“Once, when locked in my closet for a few days, I ate my chest hair to stay alive. The doctor later told me it had no nutritional value but I didn’t know that, and the placebo effect kept me going. Now that the doctor told me the truth, I’ll have to find something else to eat if I ever get locked in there again.”
“Baby powder is definitely the best powder. Baking powder and gun powder tie for second place, and then the movie Powder comes in third.”
TED WILSON REVIEWS THE WORLD #241. Baby powder gets 5 out of 5 stars.
“This maze is one of the worst.”
Ted Wilson Reviews the World #240: this maze receives one out of five stars.
“In a world with no child stars, Leave it to Beaver would have been called Leave It. The Brady Bunch would have been called The Brady Duo and Their Unnecessary Maid, and Punky Brewster would have been called Lonely Old Man. None of those are shows I would want to watch. Well, I might watch Lonely Old Man.”

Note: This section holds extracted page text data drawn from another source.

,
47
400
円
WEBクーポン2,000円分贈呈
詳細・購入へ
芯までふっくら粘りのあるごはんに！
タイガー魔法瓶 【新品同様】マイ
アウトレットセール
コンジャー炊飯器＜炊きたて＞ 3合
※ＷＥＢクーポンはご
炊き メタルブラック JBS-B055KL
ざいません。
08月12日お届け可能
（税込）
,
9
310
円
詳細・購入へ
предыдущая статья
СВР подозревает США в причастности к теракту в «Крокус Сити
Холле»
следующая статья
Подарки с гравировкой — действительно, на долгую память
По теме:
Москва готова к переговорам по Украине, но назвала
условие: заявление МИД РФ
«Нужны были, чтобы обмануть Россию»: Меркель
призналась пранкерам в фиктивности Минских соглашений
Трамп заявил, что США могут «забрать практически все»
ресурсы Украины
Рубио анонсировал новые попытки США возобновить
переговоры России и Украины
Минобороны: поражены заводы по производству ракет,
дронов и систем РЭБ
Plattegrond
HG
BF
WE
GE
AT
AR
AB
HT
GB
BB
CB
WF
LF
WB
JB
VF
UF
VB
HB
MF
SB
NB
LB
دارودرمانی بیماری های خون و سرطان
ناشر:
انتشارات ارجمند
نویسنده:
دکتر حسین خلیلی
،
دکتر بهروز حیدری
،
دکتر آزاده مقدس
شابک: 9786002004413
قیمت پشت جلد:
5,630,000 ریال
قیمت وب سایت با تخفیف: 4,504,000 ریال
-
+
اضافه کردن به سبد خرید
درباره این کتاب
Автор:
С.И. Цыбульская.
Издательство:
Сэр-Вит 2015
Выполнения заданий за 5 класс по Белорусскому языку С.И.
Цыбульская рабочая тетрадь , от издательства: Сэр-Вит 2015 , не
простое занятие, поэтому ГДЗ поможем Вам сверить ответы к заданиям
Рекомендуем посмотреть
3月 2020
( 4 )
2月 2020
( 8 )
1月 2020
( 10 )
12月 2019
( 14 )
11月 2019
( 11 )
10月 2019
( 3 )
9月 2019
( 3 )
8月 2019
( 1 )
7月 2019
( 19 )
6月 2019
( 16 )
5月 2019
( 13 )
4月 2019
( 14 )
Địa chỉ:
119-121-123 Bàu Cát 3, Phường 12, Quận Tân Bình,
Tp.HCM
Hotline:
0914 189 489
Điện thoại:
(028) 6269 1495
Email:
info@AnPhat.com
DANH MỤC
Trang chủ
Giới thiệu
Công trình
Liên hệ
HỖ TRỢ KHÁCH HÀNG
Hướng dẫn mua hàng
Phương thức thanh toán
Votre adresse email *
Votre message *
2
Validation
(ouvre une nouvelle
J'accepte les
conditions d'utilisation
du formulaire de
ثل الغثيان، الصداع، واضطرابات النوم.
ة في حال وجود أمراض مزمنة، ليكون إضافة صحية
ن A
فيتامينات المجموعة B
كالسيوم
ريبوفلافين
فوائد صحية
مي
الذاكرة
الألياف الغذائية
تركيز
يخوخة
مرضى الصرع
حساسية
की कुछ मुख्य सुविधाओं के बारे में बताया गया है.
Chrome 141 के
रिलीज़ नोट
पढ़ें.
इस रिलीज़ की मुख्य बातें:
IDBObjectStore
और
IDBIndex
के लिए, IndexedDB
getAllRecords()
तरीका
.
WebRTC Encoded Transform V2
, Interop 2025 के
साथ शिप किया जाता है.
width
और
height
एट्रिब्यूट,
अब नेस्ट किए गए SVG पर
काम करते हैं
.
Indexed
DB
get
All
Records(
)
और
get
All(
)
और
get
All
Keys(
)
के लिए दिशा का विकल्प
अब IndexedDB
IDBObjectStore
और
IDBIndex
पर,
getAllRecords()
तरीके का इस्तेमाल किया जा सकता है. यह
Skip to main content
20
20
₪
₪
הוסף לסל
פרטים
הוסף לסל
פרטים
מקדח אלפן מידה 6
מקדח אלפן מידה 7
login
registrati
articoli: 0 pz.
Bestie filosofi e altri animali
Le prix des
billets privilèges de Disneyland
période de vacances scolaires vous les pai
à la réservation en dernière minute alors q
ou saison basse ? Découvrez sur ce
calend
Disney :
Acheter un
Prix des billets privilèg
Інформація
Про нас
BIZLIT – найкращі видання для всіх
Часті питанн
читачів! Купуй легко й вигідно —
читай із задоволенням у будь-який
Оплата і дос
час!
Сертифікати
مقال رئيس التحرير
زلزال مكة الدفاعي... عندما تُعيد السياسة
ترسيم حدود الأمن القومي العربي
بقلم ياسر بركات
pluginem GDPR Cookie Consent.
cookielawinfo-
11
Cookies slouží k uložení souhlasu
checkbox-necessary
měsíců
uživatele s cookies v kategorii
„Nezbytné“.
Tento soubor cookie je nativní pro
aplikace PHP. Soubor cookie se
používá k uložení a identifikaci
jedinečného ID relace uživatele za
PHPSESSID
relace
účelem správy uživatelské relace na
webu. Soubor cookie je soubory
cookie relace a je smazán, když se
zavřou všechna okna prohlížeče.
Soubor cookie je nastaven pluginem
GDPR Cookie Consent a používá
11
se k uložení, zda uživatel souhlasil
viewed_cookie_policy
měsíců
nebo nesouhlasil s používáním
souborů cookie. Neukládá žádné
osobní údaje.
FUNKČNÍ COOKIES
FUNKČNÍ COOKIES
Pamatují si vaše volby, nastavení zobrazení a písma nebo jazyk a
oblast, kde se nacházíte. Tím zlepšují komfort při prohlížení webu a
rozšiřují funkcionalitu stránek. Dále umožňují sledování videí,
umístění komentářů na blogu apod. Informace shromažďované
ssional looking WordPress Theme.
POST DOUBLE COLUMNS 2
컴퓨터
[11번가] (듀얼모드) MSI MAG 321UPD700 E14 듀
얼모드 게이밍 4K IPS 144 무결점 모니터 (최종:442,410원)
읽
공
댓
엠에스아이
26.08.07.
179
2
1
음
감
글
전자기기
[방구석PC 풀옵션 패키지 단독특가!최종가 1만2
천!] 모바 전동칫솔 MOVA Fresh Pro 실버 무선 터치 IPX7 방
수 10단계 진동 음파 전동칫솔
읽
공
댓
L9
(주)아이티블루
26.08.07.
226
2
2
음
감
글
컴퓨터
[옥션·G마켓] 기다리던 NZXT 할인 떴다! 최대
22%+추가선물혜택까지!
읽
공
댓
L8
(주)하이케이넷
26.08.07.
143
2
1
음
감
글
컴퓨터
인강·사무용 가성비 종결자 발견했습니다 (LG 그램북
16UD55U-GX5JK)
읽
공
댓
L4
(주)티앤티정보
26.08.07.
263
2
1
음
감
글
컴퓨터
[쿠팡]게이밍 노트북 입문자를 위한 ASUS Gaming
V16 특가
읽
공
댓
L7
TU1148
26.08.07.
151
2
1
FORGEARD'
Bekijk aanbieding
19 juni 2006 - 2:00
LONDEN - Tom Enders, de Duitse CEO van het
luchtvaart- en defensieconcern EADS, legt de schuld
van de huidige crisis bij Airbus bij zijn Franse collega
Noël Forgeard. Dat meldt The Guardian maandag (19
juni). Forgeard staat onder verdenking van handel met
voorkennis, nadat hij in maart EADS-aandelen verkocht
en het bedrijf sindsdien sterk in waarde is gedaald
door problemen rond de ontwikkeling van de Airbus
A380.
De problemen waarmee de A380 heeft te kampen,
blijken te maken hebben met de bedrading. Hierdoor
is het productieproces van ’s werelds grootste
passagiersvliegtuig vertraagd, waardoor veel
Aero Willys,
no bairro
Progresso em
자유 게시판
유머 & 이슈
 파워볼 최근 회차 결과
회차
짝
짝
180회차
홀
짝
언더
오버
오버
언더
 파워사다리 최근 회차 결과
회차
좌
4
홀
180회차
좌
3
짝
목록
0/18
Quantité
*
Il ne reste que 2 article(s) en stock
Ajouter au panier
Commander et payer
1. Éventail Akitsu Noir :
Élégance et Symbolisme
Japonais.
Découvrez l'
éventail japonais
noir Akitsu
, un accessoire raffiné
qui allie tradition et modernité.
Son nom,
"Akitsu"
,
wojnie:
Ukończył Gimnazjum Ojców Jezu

“Bunk beds come with a free ladder. It’s not a very tall ladder but is perfect for reaching things in the cupboard, or climbing to the top of very small trees. In truth, the bunk bed doesn’t need a ladder. The bed that really should come with something is the waterbed, which should come with a towel.”
“Some jokester mailed me a dead pigeon. Or they may have mailed me a live pigeon, but then it passed away along the trip. It would have been quicker and cheaper to have the pigeon fly right to me. No stamps needed. I know the post office is struggling to find ways to stay relevant, but they can’t fight nature.”
Ted Wilson Reviews The World #237. He gives 2 out of 5 stars to a dead pigeon.
“It’s called the World Cup because people from all over the world can play. I don’t know what the cup has to do with anything. I guess a lot of people own cups at home so the name makes it something the average person can relate to. If it was called the World Yacht only rich people would be interested.”
“They should really have put some warnings in the instruction booklet about how comfortable the seat is. The only warning was about the spinning blades underneath the chassis. Those blades are pretty dangerous and seem like overkill for something as puny as grass. My lawnmower is basically an upside down helicopter with no seatbelt. It’s really a very dangerous thing and I’m not sure who approved it.”
Ted Wilson Reviews The World #235: his riding lawnmower earns one out of five stars.
“One of the really wonderful things about sawdust is how nice it smells. It’s hard to describe. If you really want to smell it, write to me and I’ll mail you a small bag of it. For some reason Scratch ‘n Sniff stickers only come in odors of foods, but I would absolutely buy a bunch of sawdust scented stickers. And I would scratch them and sniff them all day long.”
“It’s unclear why he is so angry.”
Ted Wilson Reviews The World #233: Godzilla gets 3 out of 5 stars.